## About this task
Word for word, copy all of the entries.

## Data under study
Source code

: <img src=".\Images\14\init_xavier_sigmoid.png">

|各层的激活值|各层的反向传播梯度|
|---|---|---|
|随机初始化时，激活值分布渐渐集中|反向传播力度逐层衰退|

## Result
Source code

: <img src=".\Images\14\init_xavier_sigmoid.png">

|各层的激活值|各层的反向传播梯度|
|---|---|---|
|随机初始化时，激活值分布渐渐集中|反向传播力度逐层衰退|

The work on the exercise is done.